SUPPLIED DATA
"""

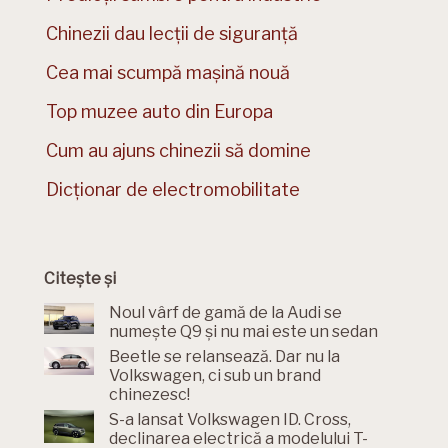
Chinezii dau lecții de siguranță
Cea mai scumpă mașină nouă
Top muzee auto din Europa
Cum au ajuns chinezii să domine
Dicționar de electromobilitate
Citește și
Noul vârf de gamă de la Audi se
numește Q9 și nu mai este un sedan
Beetle se relansează. Dar nu la
Volkswagen, ci sub un brand
chinezesc!
S-a lansat Volkswagen ID. Cross,
declinarea electrică a modelului T-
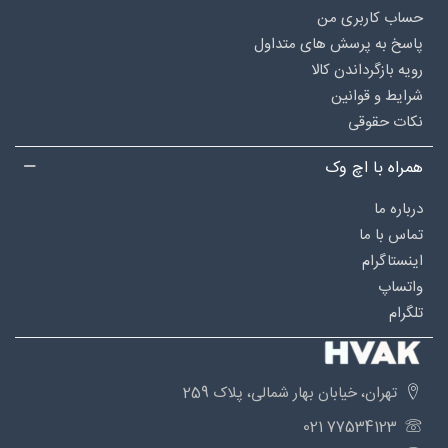
حساب کاربری من
پاسخ به پرسش های متداول
رویه بازگرداندن کالا
شرایط و قوانین
نکات حقوقی
همراه با اچ وک
درباره‌ ما
تماس با ما
اینستاگرام
واتساپ
تلگرام
تهران، خیابان بهار شمالی، پلاک 259
77534123 021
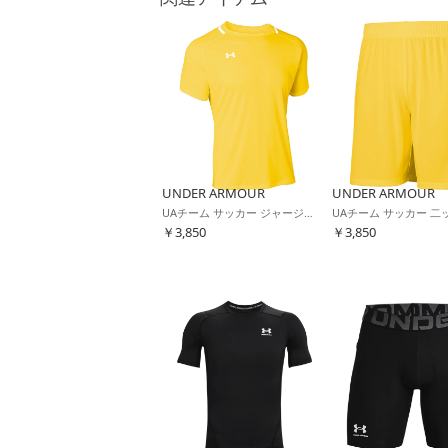
UNDER ARMOUR
UNDER ARMOUR
UAチーム サッカー ジャージー ショートスリーブ Tシャツ(イエロー)
￥3,850
￥3,850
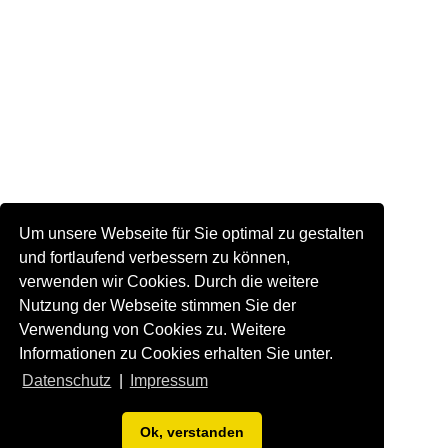
Um unsere Webseite für Sie optimal zu gestalten
und fortlaufend verbessern zu können,
verwenden wir Cookies. Durch die weitere
Nutzung der Webseite stimmen Sie der
Verwendung von Cookies zu. Weitere
Informationen zu Cookies erhalten Sie unter.
Datenschutz
|
Impressum
Ok, verstanden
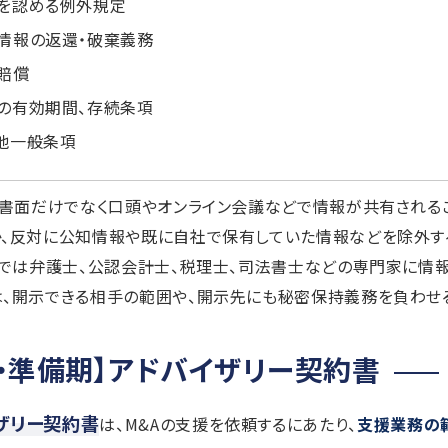
を認める例外規定
情報の返還・破棄義務
賠償
の有効期間、存続条項
他一般条項
、書面だけでなく口頭やオンライン会議などで情報が共有される
か、反対に公知情報や既に自社で保有していた情報などを除外す
Aでは弁護士、公認会計士、税理士、司法書士などの専門家に情
、開示できる相手の範囲や、開示先にも秘密保持義務を負わせる
・準備期】アドバイザリー契約書
ザリー契約書
は、M&Aの支援を依頼するにあたり、
支援業務の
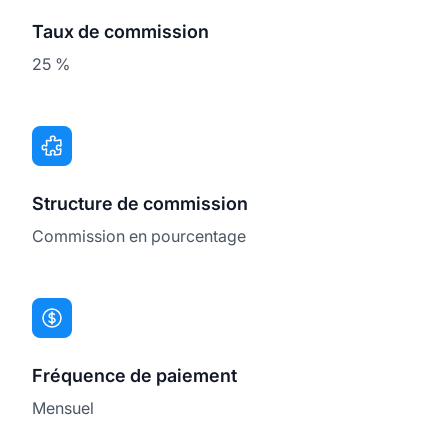
Taux de commission
25 %
Structure de commission
Commission en pourcentage
Fréquence de paiement
Mensuel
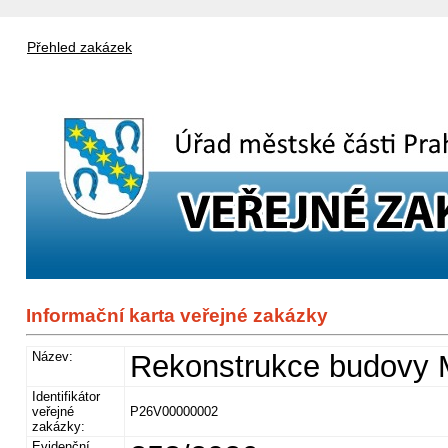
Přehled zakázek
Informační karta veřejné zakázky
Název:
Rekonstrukce budovy 
Identifikátor
veřejné
P26V00000002
zakázky:
Evidenční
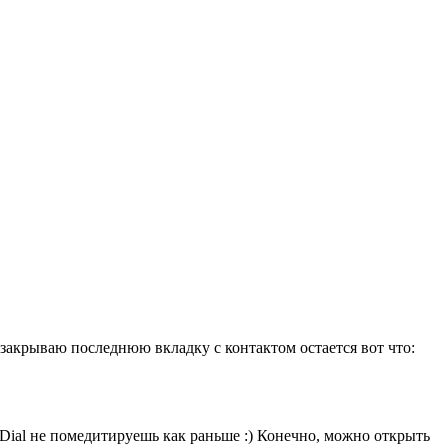
я закрываю последнюю вкладку с контактом остается вот что:
 Dial не помедитируешь как раньше :) Конечно, можно открыть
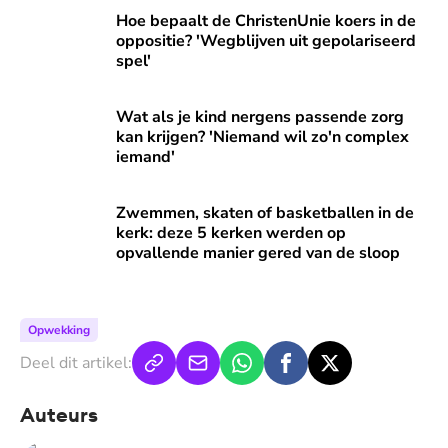
Hoe bepaalt de ChristenUnie koers in de oppositie? 'Wegbli
Hoe bepaalt de ChristenUnie koers in de
oppositie? 'Wegblijven uit gepolariseerd
spel'
Wat als je kind nergens passende zorg kan krijgen? 'Niema
Wat als je kind nergens passende zorg
kan krijgen? 'Niemand wil zo'n complex
iemand'
Zwemmen, skaten of basketballen in de kerk: deze 5 kerke
Zwemmen, skaten of basketballen in de
kerk: deze 5 kerken werden op
opvallende manier gered van de sloop
Opwekking
Deel dit artikel:
Auteurs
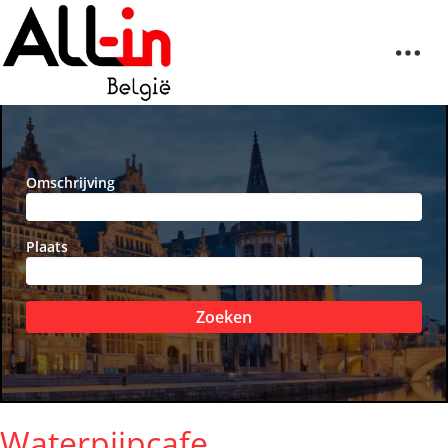
Omschrijving
Plaats
Zoeken
Waterpijpcafe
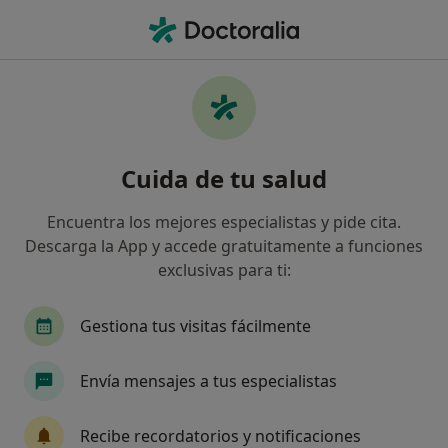
Men
Dermatólogo • Sevilla, Sevilla
Filtros
Seguro:
Cigna Healthcare Es
Dermatólogos de Cigna Healthcare España
Cuida de tu salud
en Sevilla
Así organizamos los resultados
Encuentra los mejores especialistas y pide cita.
Descarga la App y accede gratuitamente a funciones
exclusivas para ti:
Gestiona tus visitas fácilmente
Envía mensajes a tus especialistas
Dr. Miguel Ángel Muñoz Pérez
Recibe recordatorios y notificaciones
·
Ver más
Dermatólogo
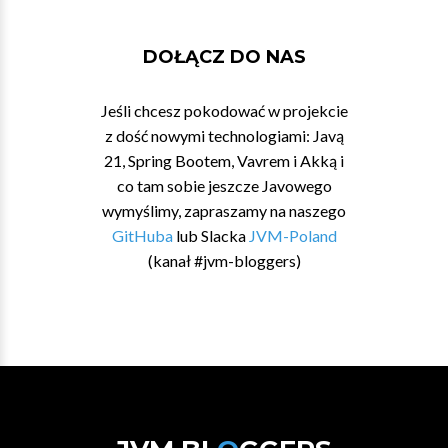
DOŁĄCZ DO NAS
Jeśli chcesz pokodować w projekcie
z dość nowymi technologiami: Javą
21, Spring Bootem, Vavrem i Akką i
co tam sobie jeszcze Javowego
wymyślimy, zapraszamy na naszego
GitHuba
lub Slacka
JVM-Poland
(kanał #jvm-bloggers)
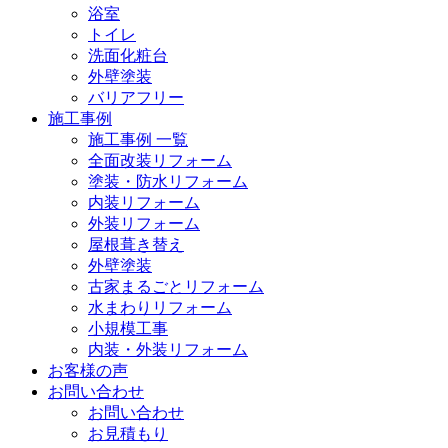
浴室
トイレ
洗面化粧台
外壁塗装
バリアフリー
施工事例
施工事例 一覧
全面改装リフォーム
塗装・防水リフォーム
内装リフォーム
外装リフォーム
屋根葺き替え
外壁塗装
古家まるごとリフォーム
水まわりリフォーム
小規模工事
内装・外装リフォーム
お客様の声
お問い合わせ
お問い合わせ
お見積もり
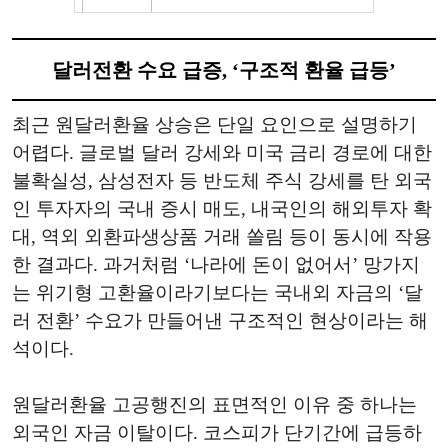
달러전환 수요 급증, ‘구조적 환율 급등’
최근 원달러환율 상승은 단일 요인으로 설명하기
어렵다. 글로벌 달러 강세와 미국 금리 경로에 대한
불확실성, 삼성전자 등 반도체 주식 강세를 탄 외국
인 투자자의 국내 증시 매도, 내국인의 해외투자 확
대, 역외 외환파생상품 거래 쏠림 등이 동시에 작용
한 결과다. 과거처럼 ‘나라에 돈이 없어서’ 망가지
는 위기형 고환율이라기보다는 국내외 자금의 ‘달
러 전환’ 수요가 만들어낸 구조적인 현상이라는 해
석이다.
원달러환율 고공행진의 표면적인 이유 중 하나는
외국인 자금 이탈이다. 코스피가 단기간에 급등하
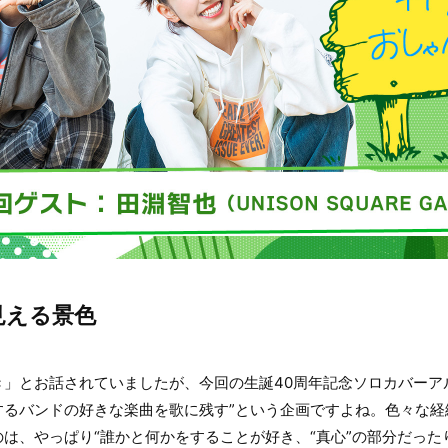
見える景色
」とお話されていましたが、今回の生誕40周年記念ソロカバーア
するバンドの好きな楽曲を歌に残す”という企画ですよね。色々な経
は、やっぱり“誰かと何かをすることが好き、“真心”の部分だった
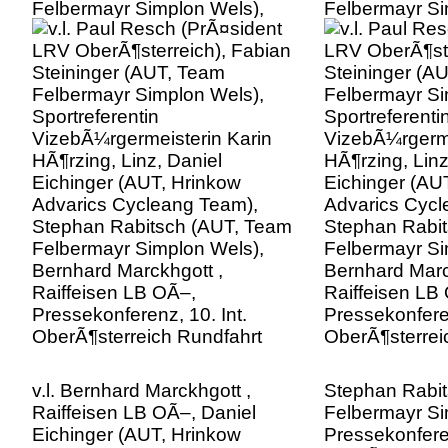
Felbermayr Simplon Wels),
Felbermayr Si
Sportreferentin
Sportreferenti
VizebÃ¼rgermeisterin Karin
VizebÃ¼rgerme
HÃ¶rzing, Linz, Daniel
HÃ¶rzing, Linz
Eichinger (AUT, Hrinkow
Eichinger (AU
Advarics Cycleang Team),
Advarics Cycl
Stephan Rabitsch (AUT, Team
Stephan Rabi
Felbermayr Simplon Wels),
Felbermayr Si
Bernhard Marckhgott ,
Bernhard Marc
Raiffeisen LB OÃ–,
Raiffeisen LB
Pressekonferenz, 10. Int.
Pressekonferen
OberÃ¶sterreich Rundfahrt
OberÃ¶sterrei
v.l. Bernhard Marckhgott ,
Stephan Rabi
Raiffeisen LB OÃ–, Daniel
Felbermayr Si
Eichinger (AUT, Hrinkow
Pressekonferen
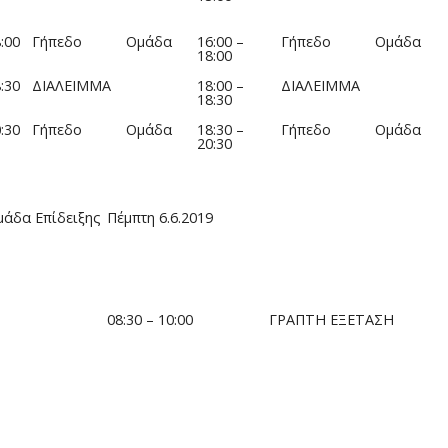
:00
Γήπεδο
Ομάδα
16:00 –
Γήπεδο
Ομάδα
18:00
:30
ΔΙΑΛΕΙΜΜΑ
18:00 –
ΔΙΑΛΕΙΜΜΑ
18:30
:30
Γήπεδο
Ομάδα
18:30 –
Γήπεδο
Ομάδα
20:30
μάδα Επίδειξης
Πέμπτη 6.6.2019
08:30 – 10:00
ΓΡΑΠΤΗ ΕΞΕΤΑΣΗ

"""

Can you reproduce the lines verbatim, starting with the very first one and ending with the line that contains "declinarea electrică a", both ends included? Leave the pictures out of your answer.

Chinezii dau lecții de siguranță
Cea mai scumpă mașină nouă
Top muzee auto din Europa
Cum au ajuns chinezii să domine
Dicționar de electromobilitate
Citește și
Noul vârf de gamă de la Audi se
numește Q9 și nu mai este un sedan
Beetle se relansează. Dar nu la
Volkswagen, ci sub un brand
chinezesc!
S-a lansat Volkswagen ID. Cross,
declinarea electrică a modelului T-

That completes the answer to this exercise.